Folha de S. Paulo


Pesadelo no Qatar

Impressionantes as notícias que revelam as condições em que trabalham os operários envolvidos na construção de infraestruturas - e, poderemos também dizer, projectos megalómanos? - para a Copa do Mundo. Em São Paulo, mas especialmente no Qatar, os relatos remetem-nos para um universo paralelo onde não existem direitos básicos, e muito pior, onde conceitos como a decência, compaixão e dignidade humana são ignorados ou desconhecidos.

A descoberta de uma espécie de "escravatura moderna" na preparação da Copa de 2022, como denunciou uma investigação jornalística do diário britânico The Guardian, tem de motivar uma reacção mais forte do que aquela que observamos nos dias seguintes.
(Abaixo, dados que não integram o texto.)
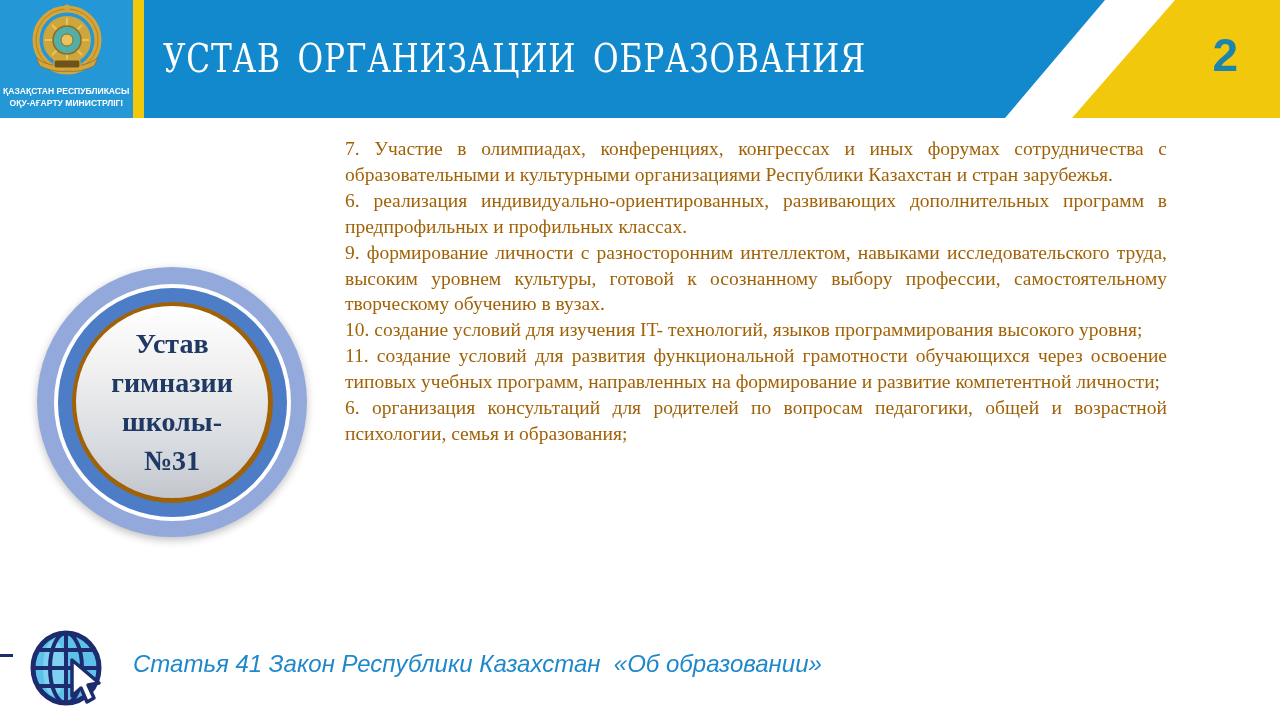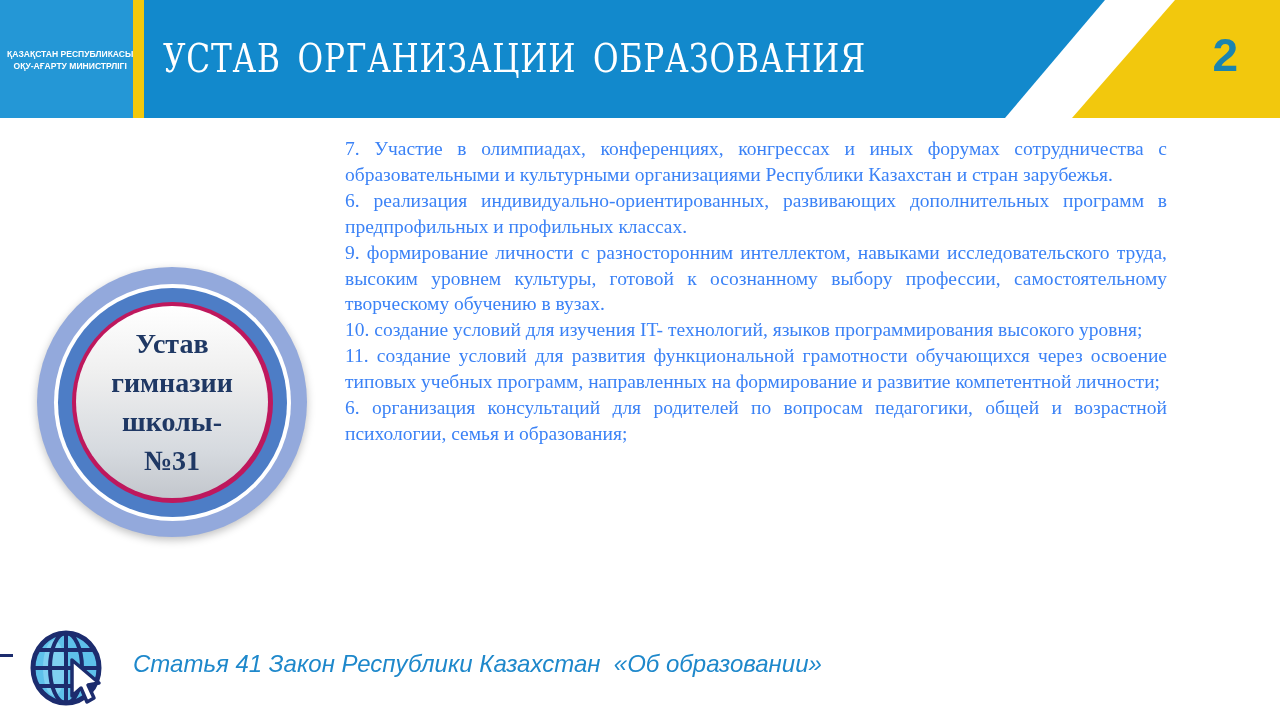--- a/index.html
+++ b/index.html
@@ -10,7 +10,7 @@
   
   .header { position:absolute; top:0; left:0; width:1280px; height:118px; background:#1289CC; }
   .logo-panel { position:absolute; top:0; left:0; width:133px; height:118px; background:#2497D6;
-                display:flex; flex-direction:row; align-items:center; }
+                display:flex; flex-direction:column; align-items:center; }
   .emblem { margin-top:4px; width:78px; height:80px; }
   .ministry-lines { margin-top:1px; text-align:center; color:#ffffff;
                     font-family:"Liberation Sans", sans-serif; font-weight:bold;

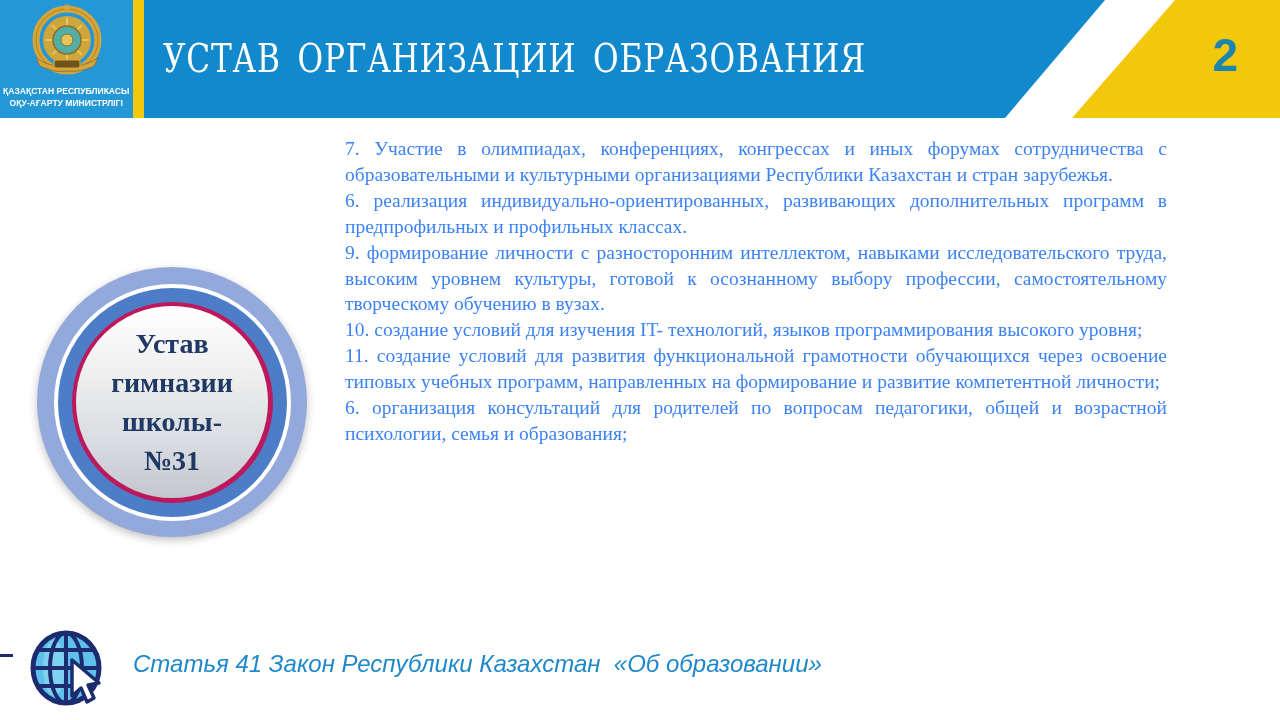--- a/index.html
+++ b/index.html
@@ -48,7 +48,7 @@
   
   .content { position:absolute; left:345px; top:136px; width:822px; }
   .content p { font-family:"Liberation Serif", serif; font-size:19.5px; line-height:25.9px;
-               color:#3b82f6; text-align:justify; }
+               color:#a16207; text-align:justify; }
 
   
   .footer-icon { position:absolute; left:28px; top:630px; width:96px; height:82px; }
As estimativas que sugerem que a construção dos estádios para a Copa do Qatar poderá custar mais de 4000 vidas - de imigrantes do Nepal, Índia ou Sri Lanka - são absolutamente inaceitáveis e confrangedoras: não chega exprimir choque e preocupação e lançar um inquérito que provavelmente não terá consequências.

As alegações de corrupção e suborno, e as justas críticas pela decisão da Fifa de atribuir a organização do campeonato do mundo a um país cujas temperaturas podem ascender aos 50 graus centígrados, chegam a parecer um detalhe menor quando comparadas às revelações desta semana: homens a viver em situação degradante e a trabalhar sob ameaça e coerção, para erguer estádios sumptuosos nas areias do deserto.

A situação brasileira, não sendo tão extrema, também merece reprovação. A pronúncia do ministério do Trabalho deixou pouco lugar a dúvidas: também foram "condições análogas à escravidão" que foram observadas pelos fiscais que avaliaram as obras de ampliação do aeroporto internacional de Guarulhos. É certo que o caso só marginalmente tem a ver com as instâncias futebolísticas - não foi nas obras dos estádios que foi detectada a irregularidade. Mas será que não devemos manter os olhos abertos também para o que se passa aí?

O sindicato que representa cerca de 50 mil jogadores de futebol internacionais lançou imediatamente uma nota de alarme com a "brutal exploração" de trabalhadores imigrantes e o desrespeito não só das normas legais como dos valores universais que também servem de alicerce à competição e saudável prática esportiva. Convém não esquecer que, antes desta polémica laboral, a organização do Qatar já tinha sido questionada por grupos de defesa dos direitos LGBT por causa do tratamento dos homossexuais, ou por adeptos judeus por causa da posição política face a Israel.

Lamentavelmente, o universo esportivo vive imerso em escândalos: falta de transparência, intolerância, racismo, corrupção, hooliganismo não há nada nessa lista que não tenha afligido já a Fifa, que seguramente não precisava de se preocupar com um novo item escravatura.

Compreendo os argumentos da Fifa quando decide "investir" em territórios antes inexplorados. Só os muito ingénuos não encontram nessa estratégia uma preocupação financeira e comercial dos donos do futebol. Mas não deixa de ser um facto que, em muitos casos, a organização de um mega-evento mundial é também uma oportunidade para o desenvolvimento local, para o conhecimento de novas culturas, para a aproximação dos povos. E é por isso que a notícia que veio do Qatar é tão horrorosa - porque deita tudo isto a perder.